● What is required:
Copy the material below word for word, from its first line through the line that contains "scientific name: Agrostis stolonifera", including that line.

● Supplied information:
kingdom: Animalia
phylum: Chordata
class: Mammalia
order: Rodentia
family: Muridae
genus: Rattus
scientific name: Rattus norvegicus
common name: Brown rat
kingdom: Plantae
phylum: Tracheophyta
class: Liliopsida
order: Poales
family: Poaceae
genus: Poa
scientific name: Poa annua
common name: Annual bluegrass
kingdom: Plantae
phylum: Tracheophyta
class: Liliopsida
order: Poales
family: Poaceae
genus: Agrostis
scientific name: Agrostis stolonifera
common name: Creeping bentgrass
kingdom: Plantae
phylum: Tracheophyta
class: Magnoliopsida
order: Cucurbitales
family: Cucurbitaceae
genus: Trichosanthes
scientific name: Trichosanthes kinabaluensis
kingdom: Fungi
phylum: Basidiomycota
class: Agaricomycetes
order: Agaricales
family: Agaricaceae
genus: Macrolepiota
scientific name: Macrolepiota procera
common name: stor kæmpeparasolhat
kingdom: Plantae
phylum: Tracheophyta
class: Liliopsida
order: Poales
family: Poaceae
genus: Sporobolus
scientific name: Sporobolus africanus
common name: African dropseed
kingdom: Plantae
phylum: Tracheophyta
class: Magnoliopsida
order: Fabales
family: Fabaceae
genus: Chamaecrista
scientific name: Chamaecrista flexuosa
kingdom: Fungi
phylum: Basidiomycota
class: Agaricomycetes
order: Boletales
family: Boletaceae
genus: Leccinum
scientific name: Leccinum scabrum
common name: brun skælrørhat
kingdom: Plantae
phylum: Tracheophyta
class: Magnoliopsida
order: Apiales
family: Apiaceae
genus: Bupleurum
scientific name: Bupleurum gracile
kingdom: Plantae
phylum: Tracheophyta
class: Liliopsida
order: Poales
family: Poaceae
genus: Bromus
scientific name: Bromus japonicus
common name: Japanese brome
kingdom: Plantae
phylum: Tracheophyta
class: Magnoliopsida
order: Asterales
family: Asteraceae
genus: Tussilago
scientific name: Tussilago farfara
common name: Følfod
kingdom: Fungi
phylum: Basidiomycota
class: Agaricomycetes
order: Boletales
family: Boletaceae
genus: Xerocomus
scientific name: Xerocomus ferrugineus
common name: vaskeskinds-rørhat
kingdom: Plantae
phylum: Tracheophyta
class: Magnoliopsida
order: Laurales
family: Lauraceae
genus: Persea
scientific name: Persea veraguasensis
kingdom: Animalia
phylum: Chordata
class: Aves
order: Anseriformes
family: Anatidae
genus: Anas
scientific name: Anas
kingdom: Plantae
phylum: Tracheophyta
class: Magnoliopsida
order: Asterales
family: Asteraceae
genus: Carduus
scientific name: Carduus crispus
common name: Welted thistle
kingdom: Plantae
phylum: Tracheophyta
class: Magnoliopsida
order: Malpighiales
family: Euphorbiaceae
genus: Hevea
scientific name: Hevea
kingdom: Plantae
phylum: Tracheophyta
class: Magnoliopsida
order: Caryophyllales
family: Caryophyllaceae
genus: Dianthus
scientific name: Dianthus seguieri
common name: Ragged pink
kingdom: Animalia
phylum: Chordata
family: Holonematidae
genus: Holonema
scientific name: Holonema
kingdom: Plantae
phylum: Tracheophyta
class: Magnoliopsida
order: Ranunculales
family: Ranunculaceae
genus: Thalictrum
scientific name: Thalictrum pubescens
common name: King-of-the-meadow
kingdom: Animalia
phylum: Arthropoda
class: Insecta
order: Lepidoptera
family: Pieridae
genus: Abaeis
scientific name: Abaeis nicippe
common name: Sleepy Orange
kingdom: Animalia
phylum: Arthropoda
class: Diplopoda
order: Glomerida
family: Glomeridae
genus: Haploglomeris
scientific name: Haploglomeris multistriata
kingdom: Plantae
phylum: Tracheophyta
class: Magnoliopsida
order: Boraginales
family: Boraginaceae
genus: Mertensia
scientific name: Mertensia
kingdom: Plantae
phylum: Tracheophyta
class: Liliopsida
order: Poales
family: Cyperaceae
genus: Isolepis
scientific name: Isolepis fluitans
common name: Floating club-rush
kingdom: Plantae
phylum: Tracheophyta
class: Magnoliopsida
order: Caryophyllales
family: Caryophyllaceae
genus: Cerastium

● Expected answer:
kingdom: Animalia
phylum: Chordata
class: Mammalia
order: Rodentia
family: Muridae
genus: Rattus
scientific name: Rattus norvegicus
common name: Brown rat
kingdom: Plantae
phylum: Tracheophyta
class: Liliopsida
order: Poales
family: Poaceae
genus: Poa
scientific name: Poa annua
common name: Annual bluegrass
kingdom: Plantae
phylum: Tracheophyta
class: Liliopsida
order: Poales
family: Poaceae
genus: Agrostis
scientific name: Agrostis stolonifera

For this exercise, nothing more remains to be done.